Викентий Леонидович пошёл было уже, но с полпути воротился, ударяя себя по растрепавшейся причёске:

— Надо же, портфель забыл! Вот же ж растяпа какой! Вот всегда так!

Достав из багажника новенький чёрный портфельчик, купленный, можно было подумать, именно для этого случая, гость почему-то рассыпался в благодарностях, даже поклонился, пытаясь изобразить легкомысленный смех, чем ещё более удивил офицера, и неуклюжим пеликаньим шагом почти что побежал к дому, где его дожидался президент.

10.00

Старик встретил гостя в библиотеке — так они называли просторную комнату с двумя застеклёнными шкафами, в которых прилежно выставились по формату и ранжиру книги либо полюбившиеся хозяевам, либо надписанные знаменитыми авторами, либо дорогие и раритетные подарочные издания. Книг из шкафов не вынимали давно, но вся обстановка комнаты с уютными кожаными креслами, низкими торшерами, напольными часами, огромным телевизором в углу, с развешанными на стенах пейзажами старых мастеров располагала к пространным размышлениям и тихому погружению в мирный послеобеденный сон. Похоже, комната редко проветривалась, в воздухе пахло домашней пылью и возрастом обитателей.

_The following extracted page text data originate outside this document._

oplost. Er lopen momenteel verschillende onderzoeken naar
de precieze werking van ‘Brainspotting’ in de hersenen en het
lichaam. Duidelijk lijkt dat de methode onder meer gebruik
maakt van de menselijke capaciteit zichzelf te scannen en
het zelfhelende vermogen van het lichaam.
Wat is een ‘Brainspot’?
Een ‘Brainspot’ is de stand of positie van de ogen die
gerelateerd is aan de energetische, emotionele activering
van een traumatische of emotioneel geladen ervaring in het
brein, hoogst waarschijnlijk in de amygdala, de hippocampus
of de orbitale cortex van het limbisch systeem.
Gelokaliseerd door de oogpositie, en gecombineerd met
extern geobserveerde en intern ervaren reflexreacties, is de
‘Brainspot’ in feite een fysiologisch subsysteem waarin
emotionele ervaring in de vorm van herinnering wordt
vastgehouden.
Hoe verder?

— Здравствуйте, здравствуйте, дорогой Викентий Леонидович! Какая встреча! — Старик раскинул объятия, и маска осоловелой суровости на его лице вмиг заменилась сияющей улыбкой — той самой, которую когда-то любила и ненавидела вся страна. — А ну, покажитесь-ка. Дайте я на вас посмотрю. Постаре-ел, постаре-ел. А глаза те же, с огоньком. — Они слились в объятиях, к явной неожиданности для гостя. — Ну и я не сделался моложе, — всё говорил старик, не выпуская из рук Викентия Леонидовича, который смешался до влажного румянца на щеках. — А вы небось думали: у них там всё умеют — космические технологии, вишь ты, гены всякие. — От этого крестьянского «вишь ты» его даже пытались отучить призванные имиджмейкеры, но он раз и навсегда разогнал всех этих поводырей и оставил одну модельершу, которая следила за его костюмами. — Про меня разное пишут. Вот недавно прочитал, будто я пью кровь неродившихся змей. А ещё что уехал на Тибет и там лечусь каким-то огнём. С Дэн Сяопином вместе, который на самом деле живой. А? Привыкли, вишь ты. Где бы я брал тех змей? Хе! Но нет, дорогой друг, чудес не бывает. Кому рысаком, а кому и ездоком. Вот так.